WASPS & HORNETS | BOISE, ID AND METRO AREA
Wasps are typically social insects that spend the spring and summer building their nests and preparing to grow their colonies. When a wasp nest is built on or in a home, it's important to get rid of it immediately before a wasp infestation develops.
What Types of Wasps Are Common in Idaho?
There are several different species of wasps, but the most commonly found wasps in Idaho include yellow jacket wasps, cicada killing wasps, paper wasps and mud dauber wasps. Each species has unique habits when it comes to building a wasp nest or laying eggs, but almost all wasps in Idaho are not aggressive and will usually not sting unless agitated.
Yellow Jacket Wasps
Yellow jackets can be identified by their bright yellow and black bodies. Similar to bees, they live in large social colonies that are built by a queen wasp. Her offspring becomes worker yellow jackets that spend their time building the nest and feeding the larvae of the queen. Yellow jacket wasps construct papery nests found either above or below ground. This species is most dangerous in late summer and early fall when their colony size is at its peak.
Cicada Killer Wasps
The largest wasps in Idaho are the cicada killer wasps and can grow to up to two inches long. They have black and yellow markings on their thorax and abdomen. Cicada killer wasps usually will not attack unless they are threatened, and only the females have the ability to sting.

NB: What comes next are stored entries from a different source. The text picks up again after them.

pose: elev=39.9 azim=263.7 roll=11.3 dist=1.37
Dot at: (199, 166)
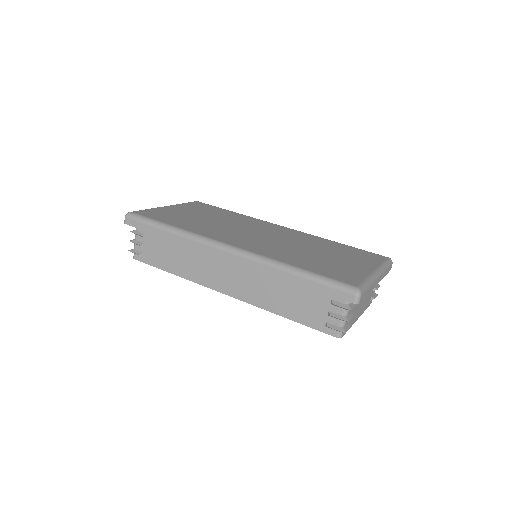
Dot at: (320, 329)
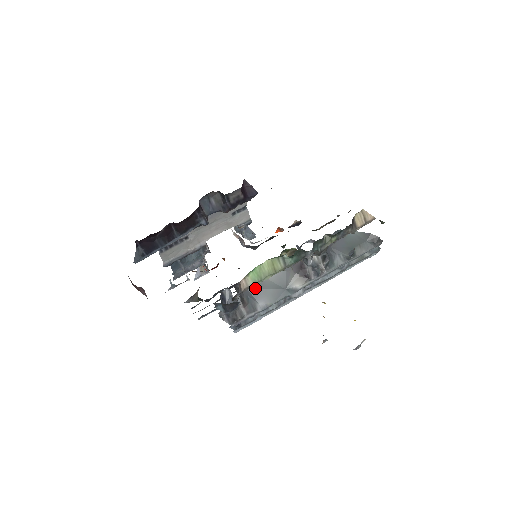
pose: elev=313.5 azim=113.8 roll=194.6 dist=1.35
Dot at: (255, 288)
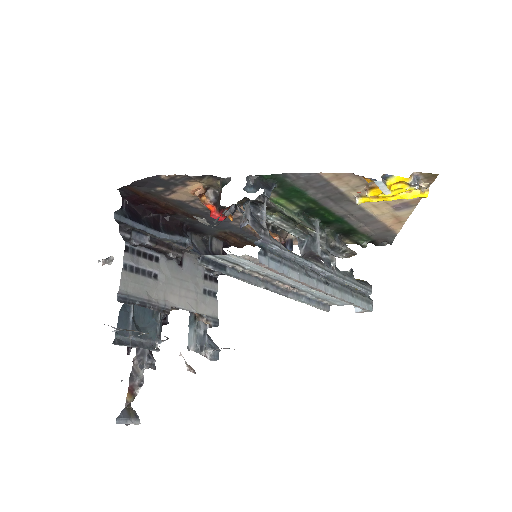
Dot at: occluded
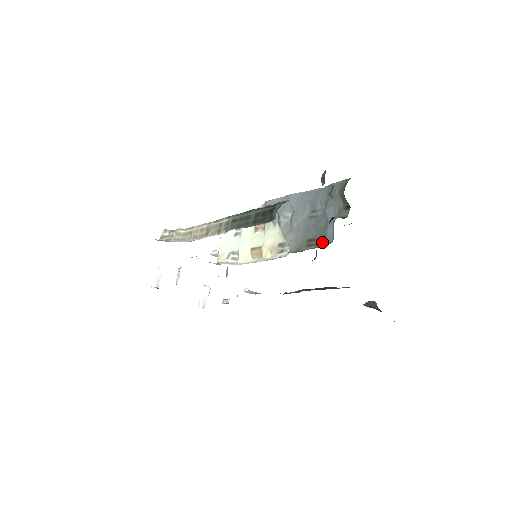
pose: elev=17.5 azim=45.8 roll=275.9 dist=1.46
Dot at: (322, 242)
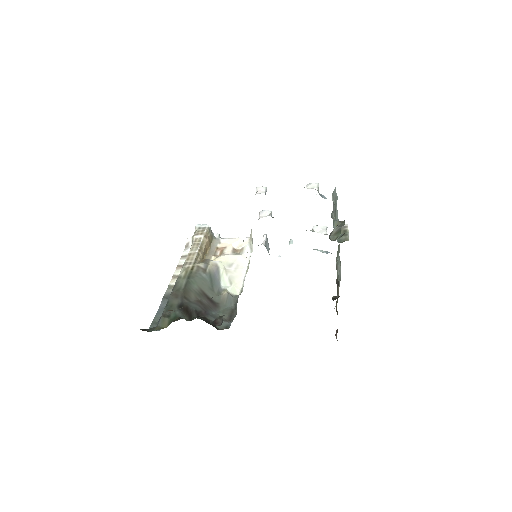
Dot at: occluded
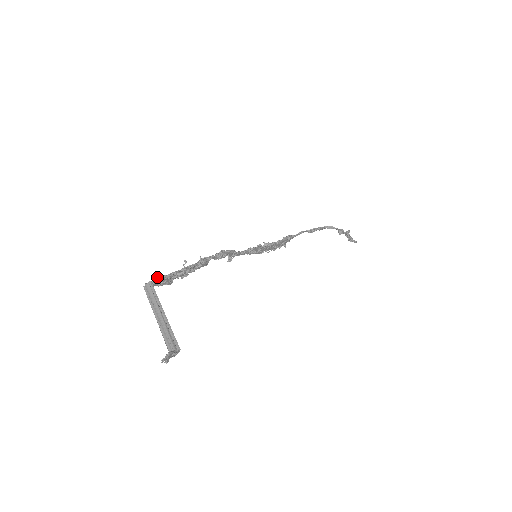
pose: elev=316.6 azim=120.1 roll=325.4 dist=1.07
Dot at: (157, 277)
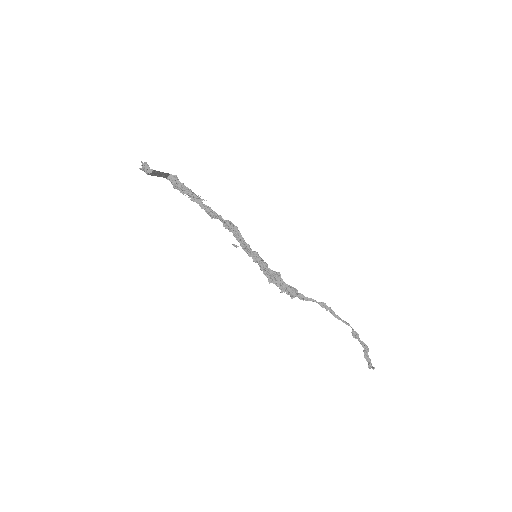
Dot at: (176, 175)
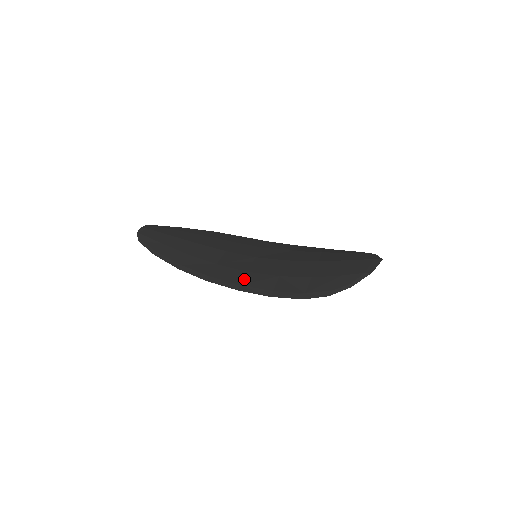
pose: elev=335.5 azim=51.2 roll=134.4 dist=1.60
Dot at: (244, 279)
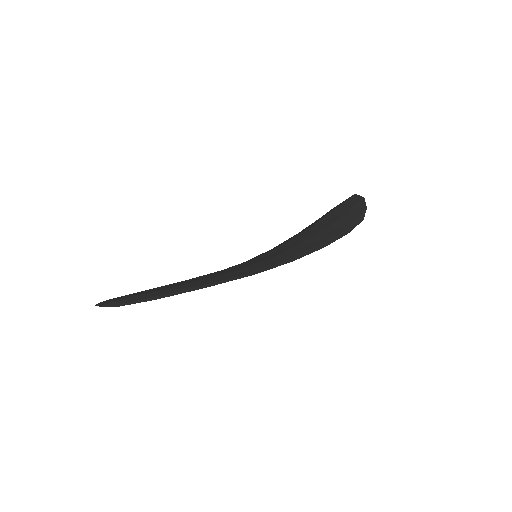
Dot at: (281, 258)
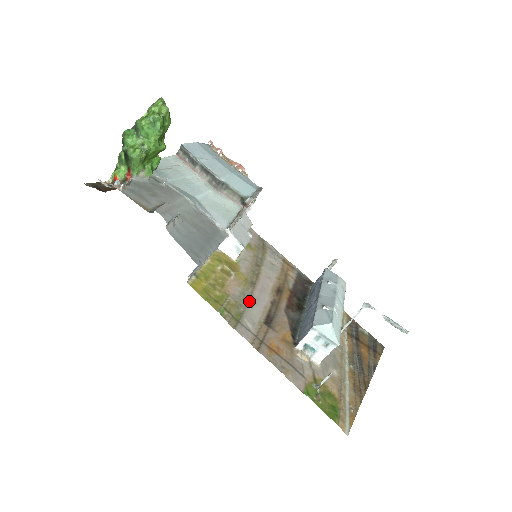
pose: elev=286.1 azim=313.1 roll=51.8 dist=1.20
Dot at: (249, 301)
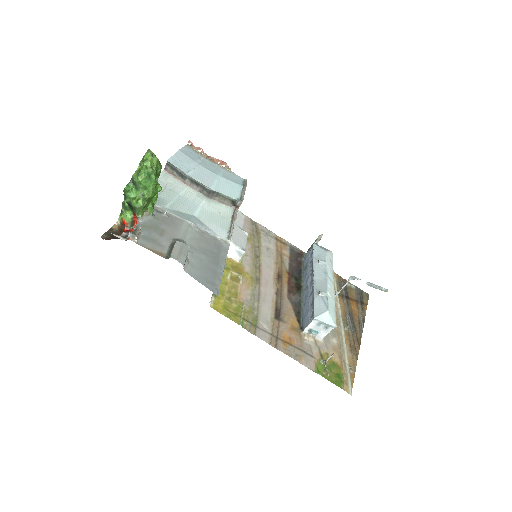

The cicada killers are a solitary breed, known for the large amounts of dirt they dig up when making their nests. Each tunnel reaches down 24 inches or more into the ground and is approximately the size of a quarter in width. The female cicada killers will lay a single egg in each of the deep holes and include a paralyzed insect or two for them to eat. After closing the nest, she will fly away and never return. Since the cicada killer wasps do not live in a colony or build a nest, these wasps can be trickier to detect.
These social wasps tend to build their nests close to homes. They prefer creating their colonies underneath overhangs, soffits and other protected areas. Paper wasps build their nests by chewing up dead leaves and pasting the pieces together to form a wasp nest with an "open face" design that leaves the individual cells exposed. A paper wasp will not sting unless disturbed.
Mud Dauber Wasps
The mud dauber wasps get their name from the unique, tube-like cells, made from mud they use to store their eggs. This is another solitary type of wasp, meaning they live independently from each other and are generally not aggressive. Once the offspring is secure with food the nest will be sealed off and abandoned. The larvae will stay cocooned in their mud pod overwinter and emerge in the spring.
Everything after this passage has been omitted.